If you think that the children experiencing traumatic events are just those victims of war, incest or rape, orphans and children of divorced parents, think again. Millions of children are exposed to different forms of traumatic events at some point in their lives. These traumatic experiences can be time-limited (such as natural calamities, gang hazing) or chronic and pervasive (such as incest, physical abuse, child neglect and war). [1] One point worth pondering is that most parents are not aware that verbal abuse either directly or indirectly addressed to a child can also be traumatic. In fact, children growing in domestic violence are more vulnerable, making them at high risk for deep emotional, psychological, behavioral, physiological, cognitive and social problems. [1]

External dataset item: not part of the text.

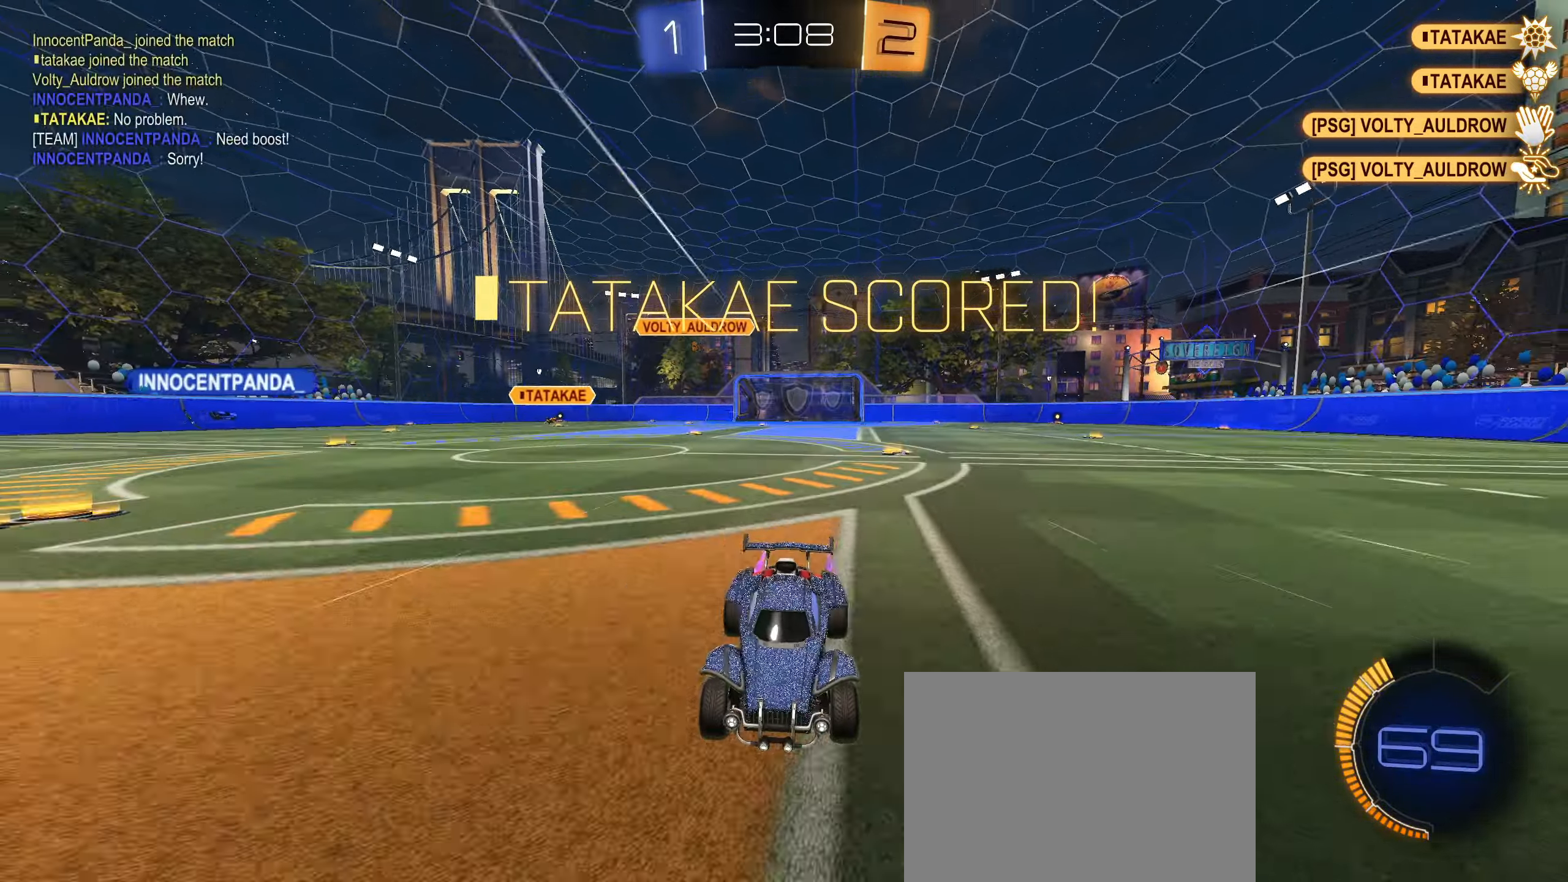
{"buttons": [], "left_stick": "center", "right_stick": "center", "events": [[66, "R2", "up"], [333, "R2", "down"], [433, "R2", "up"]]}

Witnessing violence at home, in school, or in the neighborhood poses stress to children of all ages, gender and race. This exposure may yield varying responses among children depending on the type and frequency of the stressor, age of the child, and the level of cognitive and psychological stage of the child. (To better understand the normal psychological state of the child based on age, view Erik Erikson’s classical theory on human development found in this website: http://childstudy.net/erk.php)  Some children may experience shock, fear, unhappiness, numbness, worry, loneliness, and nervousness. Others develop internalizing behaviors such as stomachache and externalizing behavior such as acting out. [2] Furthermore, when the child’s coping mechanisms are not sufficient to deal with the traumatic experience, he may have direct effects of trauma such as acute stress disorder, post traumatic stress disorder (PTSD), conduct disorder, anxiety disorder, phobic disorder, depression, substance misuse, and mood disorder. [3] These range of psychological and psychiatric problems demand a great deal of professional attention and medical treatment. One can not also underestimate the indirect effects of trauma as mediated by its impact on children’s view of the world, maladaptive traits, collapse of social network, dysfunctional relationships as well as family and community breakdown.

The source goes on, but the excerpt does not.